Савва же Игнатьевич принимал сию муку как попущение Господне, кротко, словно чань-буддист, осторожно снимая бережно изловленных им комарих со своей щеки и пуская их в свободный полет:
— Всё Божья тварь! Господом ведь не напрасно же сотворена она для чего-то? К примеру, их лягухи жрут, а тех в очередь — ужи да гадюки…
— А гадюки, гадюки тогда зачем?! — яростно спрашивала Натка.
— Неисповедимы замыслы Божии… Ну, гадюки крыс давят…
Дефективный подросток завернулся с головой в свой клифт, свернулся калачиком и беспробудно дрых на деревянной жесткой скамейке, только левой ногой во сне подрагивал. А вот зато мордовского интеллигента комары что-то вообще не кусали, видать, его специфического мокро-песьего запаха брезговали.
А потом случилось страшное.
Почувствовав некую неотложную нужду, Натка встала и вышла из вокзальчика. Оглядевшись по сторонам, она увидела солидное досчатое (так в тексте) строение, покрашенное в уставные цвета Куйбышевской железной дороги, и имевшее два входа, традиционно обозначенные буквами Эм и Жо. Однако, подойдя поближе и заглянув в прикрытый дощатым заборчиком проем, над которым жуком чернела искомая литера, Натка несколько оторопела… И входить туда поостереглась. Потому что не взяла с собой палку, чтобы проверить — дно-то там вообще есть, или ухнешь сразу по уши? Теперь наконец она вполне хорошо поняла словосочетание: «Засрать по самую крышу». Это была настоящая, исконная, суровая Мордовия, судари мои…
Решив попусту не рисковать, Натка зайцем воровато порскнула в белёсый утренний туман, мало-помалу затягивающий пристанционные кусты. И только она туда робко сунулась, как столкнулась прямо нос к носу с пятнистой коровой, которая, меланхолично на неё глядя, неторопливо пережевывала веревку, к коей был привязан некогда вбитый в землю осиновый кол…
«Тьфу ты, прям какая-то корова Баскервиллей…» оторопело подумала испугавшаяся до икоты Натка, и, приспустив свои шаровары, уже собралась было присесть… Как вдруг…
Десять тысяч комаров, тихо звеневших до сих пор где-то в отдалении, на самом пределе слышимости, все одновременно, точно получив приказ из единого диспетчерского центра, с трубным воем кровожадно кинулись на молочно — белые нежные окружности юной москвички.
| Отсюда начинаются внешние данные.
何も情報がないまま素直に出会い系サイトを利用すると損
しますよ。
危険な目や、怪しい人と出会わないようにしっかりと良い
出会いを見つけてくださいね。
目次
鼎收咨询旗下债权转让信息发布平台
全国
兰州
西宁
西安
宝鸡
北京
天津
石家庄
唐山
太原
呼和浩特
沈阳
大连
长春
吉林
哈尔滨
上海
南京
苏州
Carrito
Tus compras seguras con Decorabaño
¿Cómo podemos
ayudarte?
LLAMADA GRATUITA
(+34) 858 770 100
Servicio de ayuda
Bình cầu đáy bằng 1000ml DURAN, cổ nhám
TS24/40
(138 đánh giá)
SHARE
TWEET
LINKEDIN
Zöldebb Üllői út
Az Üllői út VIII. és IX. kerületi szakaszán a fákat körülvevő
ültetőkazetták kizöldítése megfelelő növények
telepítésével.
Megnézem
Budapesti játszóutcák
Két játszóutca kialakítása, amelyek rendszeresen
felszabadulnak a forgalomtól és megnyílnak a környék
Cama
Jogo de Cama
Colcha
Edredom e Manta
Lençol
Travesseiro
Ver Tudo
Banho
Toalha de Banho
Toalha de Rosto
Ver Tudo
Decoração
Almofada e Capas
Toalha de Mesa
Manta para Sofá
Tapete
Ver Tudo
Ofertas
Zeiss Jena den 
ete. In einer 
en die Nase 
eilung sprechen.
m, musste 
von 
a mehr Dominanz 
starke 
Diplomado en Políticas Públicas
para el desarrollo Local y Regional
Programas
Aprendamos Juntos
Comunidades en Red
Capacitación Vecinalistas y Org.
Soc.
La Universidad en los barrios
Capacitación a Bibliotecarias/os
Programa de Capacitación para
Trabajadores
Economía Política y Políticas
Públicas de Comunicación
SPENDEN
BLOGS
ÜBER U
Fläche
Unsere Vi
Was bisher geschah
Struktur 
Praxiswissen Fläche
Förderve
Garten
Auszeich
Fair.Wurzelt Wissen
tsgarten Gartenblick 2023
А десяток самых бойких из них, как видно, определенно собрались залезть Натке прямо в… туда… В самую, можно сказать, нежную середину!
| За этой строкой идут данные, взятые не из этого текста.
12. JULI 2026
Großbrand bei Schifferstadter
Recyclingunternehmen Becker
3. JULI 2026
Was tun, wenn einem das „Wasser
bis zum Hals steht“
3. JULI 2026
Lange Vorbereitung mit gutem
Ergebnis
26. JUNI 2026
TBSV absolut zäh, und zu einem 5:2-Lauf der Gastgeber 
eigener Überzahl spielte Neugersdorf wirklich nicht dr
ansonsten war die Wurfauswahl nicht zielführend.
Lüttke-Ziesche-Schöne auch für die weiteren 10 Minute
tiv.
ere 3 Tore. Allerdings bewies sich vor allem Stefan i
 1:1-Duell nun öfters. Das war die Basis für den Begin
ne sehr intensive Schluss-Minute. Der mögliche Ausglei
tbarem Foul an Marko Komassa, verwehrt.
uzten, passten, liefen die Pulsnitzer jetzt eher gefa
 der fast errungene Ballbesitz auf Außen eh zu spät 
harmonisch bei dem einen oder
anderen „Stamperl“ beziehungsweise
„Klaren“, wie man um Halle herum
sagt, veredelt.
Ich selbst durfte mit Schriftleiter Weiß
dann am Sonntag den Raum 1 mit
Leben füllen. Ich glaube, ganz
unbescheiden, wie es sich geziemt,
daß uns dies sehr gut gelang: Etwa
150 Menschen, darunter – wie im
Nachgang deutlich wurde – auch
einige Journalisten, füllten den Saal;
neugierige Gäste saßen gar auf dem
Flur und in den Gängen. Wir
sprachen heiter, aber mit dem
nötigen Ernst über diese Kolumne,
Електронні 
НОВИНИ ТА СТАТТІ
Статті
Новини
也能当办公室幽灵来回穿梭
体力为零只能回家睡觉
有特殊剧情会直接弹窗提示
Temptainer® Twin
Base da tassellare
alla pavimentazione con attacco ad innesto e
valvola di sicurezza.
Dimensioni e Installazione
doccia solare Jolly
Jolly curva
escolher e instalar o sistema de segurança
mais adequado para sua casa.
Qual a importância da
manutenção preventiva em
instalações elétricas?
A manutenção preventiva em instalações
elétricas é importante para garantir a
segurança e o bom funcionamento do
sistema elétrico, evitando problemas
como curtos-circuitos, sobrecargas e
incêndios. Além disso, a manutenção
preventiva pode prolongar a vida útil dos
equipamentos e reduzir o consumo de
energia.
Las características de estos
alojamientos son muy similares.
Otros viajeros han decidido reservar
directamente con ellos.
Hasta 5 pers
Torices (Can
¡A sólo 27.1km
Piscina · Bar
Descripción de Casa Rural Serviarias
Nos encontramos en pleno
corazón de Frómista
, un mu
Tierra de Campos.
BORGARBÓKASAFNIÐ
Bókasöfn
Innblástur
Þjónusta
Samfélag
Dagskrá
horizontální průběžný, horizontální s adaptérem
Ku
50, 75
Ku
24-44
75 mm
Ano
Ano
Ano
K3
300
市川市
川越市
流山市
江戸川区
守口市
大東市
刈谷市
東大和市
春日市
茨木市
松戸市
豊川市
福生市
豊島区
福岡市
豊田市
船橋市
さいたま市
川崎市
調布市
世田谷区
С воем, стирая на ходу тыльной стороной ладошки с глаз злые бессильные слезы, Натка со всех ног кинулась к вокзальчику… Задница у ней теперь просто горела, как нахлёстанная крапивой, и при этом ещё немилосердно зудела да чесалась.
— Это всё потому, Наталья Израилевна, что у вас в растущем молодом организме переизбыток молочной кислоты…, — не раскрывая глаз, пробормотал Бекренев, сидевший на лавочке с поднятым воротом и в нахлобученной на уши шляпе.
Натка как раз собиралась ему ответить, этак, знаете, достаточно литературно, чтобы у него уши трубочкой завернулись, но постеснялась Савву Игнатьевича, как-никак, он человек пожилой и лицо духовное…
И тут в вокзальчик вошли они…
Двое мужчин в перетянутых портупеями длиннополых шинелях, с фуражками на головах, решительным хозяйским шагом приблизились к нашим героям и остановились перед ними шагах в пяти.